= Work item =
Answer these questions on the spring blog excerpt:
1. In what color does the writer want to capture the daffodils' beauty?
2. What year is given for the daffodils from the writer's student days?
3. Which painter is named in the Painting Heroes post dated Monday, March 10, 2014?

= Excerpt to read =
Friday, March 21, 2014

Spring is Sprung

Daffodils 2010



Spring is here, screaming its song and steam-rolling its way directly towards summer.  It's turmoil out there: the birds are desperately nest-building, while trying to control their patch, defending it from rivals, predators, high winds and torrential rain storms; and then there is a lull... the sun comes out and its so beautiful - full of promise.  I love this time of year, the earth has been cleared and stands black against the gaudy  colours of the  newly planted  bedding plants.  The grass is beginning to intensify its dense greenness, and the daffodils reign supreme.    Gathered up and crammed into vases, they help to cheer up the dark corners and north -facing windowsills inside the house.  I always find myself painting a vase of daffodils around this time of year, I find them a painting challenge, and they continue to evade me, so I will continue to try and capture in acid yellow, their startling beauty.
Daffodils 2009

Daffodils from my student days 1980

Daffodils in my studio



Daffodils 2013

Daffodils 2012
Recent Daffodil painting

Monday, March 10, 2014

Painting Heroes - Sir Matthew Smith 1879-1959

Matthew Smith Nude, Fitzroy st.

= Given information =

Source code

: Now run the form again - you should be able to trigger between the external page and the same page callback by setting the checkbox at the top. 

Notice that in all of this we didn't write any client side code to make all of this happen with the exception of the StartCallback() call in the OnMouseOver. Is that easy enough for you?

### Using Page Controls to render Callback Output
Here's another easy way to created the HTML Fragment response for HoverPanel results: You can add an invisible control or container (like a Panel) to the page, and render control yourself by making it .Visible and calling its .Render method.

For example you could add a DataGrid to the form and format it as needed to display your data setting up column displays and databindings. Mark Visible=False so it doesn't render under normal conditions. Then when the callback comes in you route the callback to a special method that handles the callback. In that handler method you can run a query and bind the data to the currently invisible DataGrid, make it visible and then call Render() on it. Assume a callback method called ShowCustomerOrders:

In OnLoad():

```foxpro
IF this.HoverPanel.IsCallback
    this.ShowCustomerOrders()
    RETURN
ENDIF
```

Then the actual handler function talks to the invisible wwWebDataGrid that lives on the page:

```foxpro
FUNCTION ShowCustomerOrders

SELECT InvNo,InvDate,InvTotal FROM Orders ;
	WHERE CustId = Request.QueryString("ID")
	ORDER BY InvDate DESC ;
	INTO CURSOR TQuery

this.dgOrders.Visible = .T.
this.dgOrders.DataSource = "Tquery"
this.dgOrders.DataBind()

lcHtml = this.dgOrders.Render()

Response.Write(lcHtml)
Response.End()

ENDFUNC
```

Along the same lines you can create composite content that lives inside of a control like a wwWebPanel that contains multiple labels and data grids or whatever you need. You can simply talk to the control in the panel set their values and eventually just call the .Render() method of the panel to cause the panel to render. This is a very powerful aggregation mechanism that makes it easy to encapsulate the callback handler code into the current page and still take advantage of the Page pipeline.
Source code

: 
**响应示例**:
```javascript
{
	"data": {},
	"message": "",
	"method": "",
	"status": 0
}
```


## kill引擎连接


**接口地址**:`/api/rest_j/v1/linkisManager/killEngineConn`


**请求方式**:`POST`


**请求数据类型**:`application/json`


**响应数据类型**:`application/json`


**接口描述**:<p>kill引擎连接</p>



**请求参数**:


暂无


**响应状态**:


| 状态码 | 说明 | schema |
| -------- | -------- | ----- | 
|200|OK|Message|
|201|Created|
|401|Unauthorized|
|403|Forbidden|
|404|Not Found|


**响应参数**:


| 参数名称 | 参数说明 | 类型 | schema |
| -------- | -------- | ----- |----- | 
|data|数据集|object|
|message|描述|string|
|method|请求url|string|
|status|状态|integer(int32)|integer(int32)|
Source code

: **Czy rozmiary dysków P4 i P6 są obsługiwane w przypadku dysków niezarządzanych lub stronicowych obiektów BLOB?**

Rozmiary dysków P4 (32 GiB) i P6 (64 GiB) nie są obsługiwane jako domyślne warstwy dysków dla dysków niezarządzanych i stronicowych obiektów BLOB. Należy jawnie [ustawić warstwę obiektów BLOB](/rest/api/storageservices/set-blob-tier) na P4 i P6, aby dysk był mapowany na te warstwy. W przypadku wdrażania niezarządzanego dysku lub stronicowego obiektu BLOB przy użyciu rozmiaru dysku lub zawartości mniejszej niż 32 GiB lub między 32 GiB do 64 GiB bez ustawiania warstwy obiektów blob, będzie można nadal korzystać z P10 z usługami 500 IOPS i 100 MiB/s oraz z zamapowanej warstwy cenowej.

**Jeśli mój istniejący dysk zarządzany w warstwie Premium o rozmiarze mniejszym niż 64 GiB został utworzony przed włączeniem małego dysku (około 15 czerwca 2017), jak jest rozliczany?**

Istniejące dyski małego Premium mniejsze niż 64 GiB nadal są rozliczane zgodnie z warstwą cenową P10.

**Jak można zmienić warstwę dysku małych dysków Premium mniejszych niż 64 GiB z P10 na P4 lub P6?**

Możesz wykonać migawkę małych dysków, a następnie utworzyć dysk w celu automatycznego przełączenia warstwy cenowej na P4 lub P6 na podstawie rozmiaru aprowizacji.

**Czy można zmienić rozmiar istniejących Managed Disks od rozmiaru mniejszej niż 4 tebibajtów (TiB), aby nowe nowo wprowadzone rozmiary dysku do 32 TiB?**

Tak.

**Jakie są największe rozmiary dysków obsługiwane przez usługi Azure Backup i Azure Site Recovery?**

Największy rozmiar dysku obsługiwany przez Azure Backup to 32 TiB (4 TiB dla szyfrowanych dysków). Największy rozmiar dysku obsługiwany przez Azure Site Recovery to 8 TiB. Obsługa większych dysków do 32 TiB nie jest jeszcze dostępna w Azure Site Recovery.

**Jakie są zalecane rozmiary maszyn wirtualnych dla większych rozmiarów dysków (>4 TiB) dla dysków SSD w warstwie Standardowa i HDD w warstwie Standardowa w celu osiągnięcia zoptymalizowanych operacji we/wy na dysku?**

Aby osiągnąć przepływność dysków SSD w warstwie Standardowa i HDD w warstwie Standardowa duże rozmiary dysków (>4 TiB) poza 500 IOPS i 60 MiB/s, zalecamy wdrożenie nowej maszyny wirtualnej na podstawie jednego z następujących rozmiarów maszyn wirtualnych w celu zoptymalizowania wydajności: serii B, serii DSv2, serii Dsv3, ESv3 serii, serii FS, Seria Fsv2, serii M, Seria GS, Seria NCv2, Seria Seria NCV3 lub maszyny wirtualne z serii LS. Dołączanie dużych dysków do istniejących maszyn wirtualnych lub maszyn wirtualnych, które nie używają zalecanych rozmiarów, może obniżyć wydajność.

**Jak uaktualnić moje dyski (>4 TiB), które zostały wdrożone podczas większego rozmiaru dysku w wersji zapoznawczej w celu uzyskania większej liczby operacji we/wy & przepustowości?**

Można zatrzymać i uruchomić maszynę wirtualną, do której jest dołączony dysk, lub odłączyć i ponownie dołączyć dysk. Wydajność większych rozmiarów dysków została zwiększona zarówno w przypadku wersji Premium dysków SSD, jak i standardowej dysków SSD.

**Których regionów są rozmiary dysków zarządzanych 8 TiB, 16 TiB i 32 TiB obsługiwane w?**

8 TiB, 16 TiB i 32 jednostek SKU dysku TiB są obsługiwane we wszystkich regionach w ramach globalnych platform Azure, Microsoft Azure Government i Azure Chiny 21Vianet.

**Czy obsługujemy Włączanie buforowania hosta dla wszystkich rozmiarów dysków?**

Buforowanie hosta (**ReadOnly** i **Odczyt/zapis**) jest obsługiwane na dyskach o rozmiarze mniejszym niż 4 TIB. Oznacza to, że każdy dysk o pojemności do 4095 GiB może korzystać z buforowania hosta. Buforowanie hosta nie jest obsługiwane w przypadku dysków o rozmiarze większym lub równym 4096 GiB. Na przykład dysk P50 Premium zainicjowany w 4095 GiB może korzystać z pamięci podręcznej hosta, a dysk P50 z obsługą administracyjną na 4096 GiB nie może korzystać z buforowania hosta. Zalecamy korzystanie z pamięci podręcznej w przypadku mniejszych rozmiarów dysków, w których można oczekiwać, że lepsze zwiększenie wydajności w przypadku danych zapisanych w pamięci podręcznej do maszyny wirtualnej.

= Exercise answer =
1. Acid yellow
2. 1980
3. Sir Matthew Smith